GESTRIGEN TAG SUCHEN, GELDBEUTEL WASCHEN – 26.01. & 27.01.2023
Die Junggesellen ziehen Donnerstagabends mit Laternen und Lampignons ausgerüstet heulend und jammernd mit allerlei Lärmgeräten durch den Markt und trauern dem allzu früh vergangenen „Gestrigen-Tag“ nach.
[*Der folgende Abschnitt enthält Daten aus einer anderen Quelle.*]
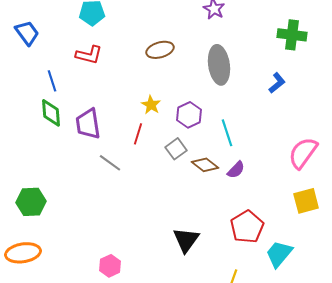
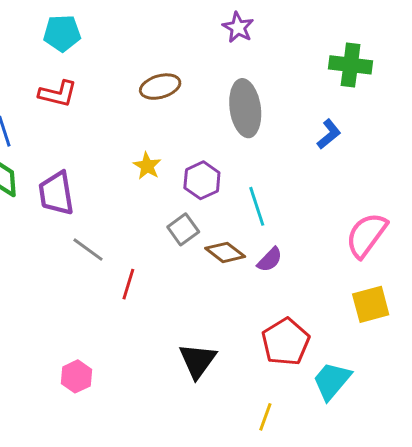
red line: (138, 134) -> (128, 284), moved
pink hexagon: (110, 266) -> (76, 376), moved

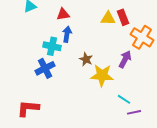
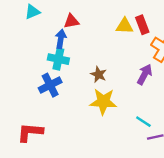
blue arrow: (67, 34) -> (61, 39), moved
yellow star: (102, 75) -> (103, 102), moved

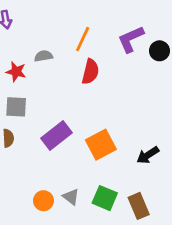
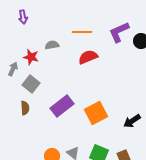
orange line: (83, 39) -> (82, 32), turned 66
red semicircle: (90, 72) -> (88, 57), turned -126
gray square: (16, 107) -> (31, 84), turned 36

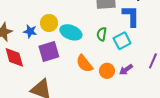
Dabei werden wieder die gastlichen Stätten aufgesucht, wo man sie mit Speis und Trank labt. Das Geldbeutelwaschen am Abend des Freitags werden die Geldbeutel einer gründlichen Reinigung unterzogen. Die Burschen ziehen mit einem „Waschwandl“ von Haus zu Haus und bejammern ihre leeren Geldtaschen. Sollte ihnen wider Erwarten ein weibliches Wesen über den Weg laufen, so kann es passieren, dass es irrtümlich auch einer Generalreinigung unterzogen wird. Damit ist die Festwoche der Vereinigten beendet und Ruhe kehrt wieder in alle Häuser.